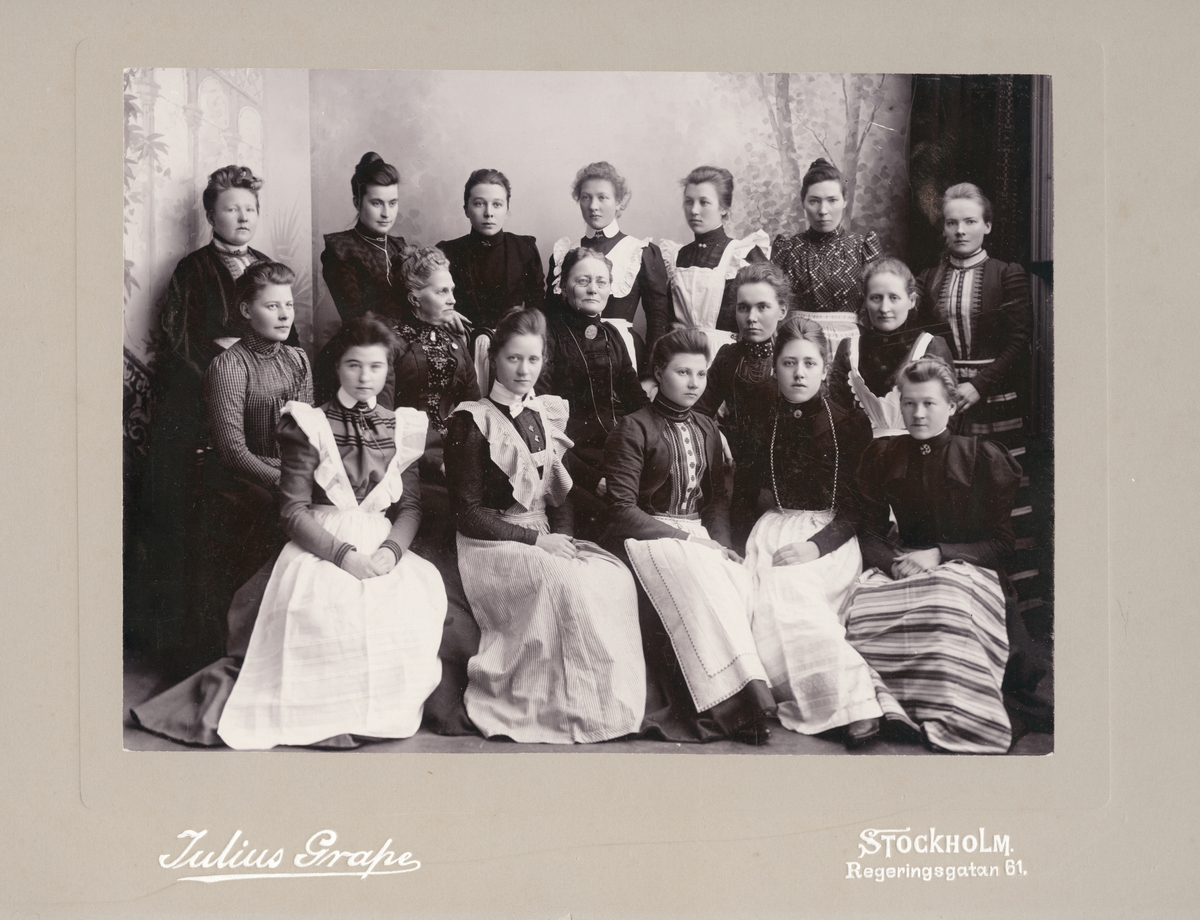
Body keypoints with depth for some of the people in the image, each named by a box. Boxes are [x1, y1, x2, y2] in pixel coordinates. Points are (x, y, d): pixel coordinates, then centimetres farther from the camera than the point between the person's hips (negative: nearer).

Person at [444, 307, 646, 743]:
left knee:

--*--

Exercise. Recast the data above as a Markdown table with the columns Row and Line, giving each nonblank line its own numbered row. Leave out the pictures.

Response box.
| Row | Line |
|---|---|
| 1 | Body keypoints with depth for some of the people in the image, each named by a box. Boxes are [x1, y1, x2, y2] in pixel coordinates. Points are (x, y, d): pixel coordinates, then centimetres farther from the camera than the point between the person's hips (negative: nearer). |
| 2 | Person at [444, 307, 646, 743]: |
| 3 | left knee: |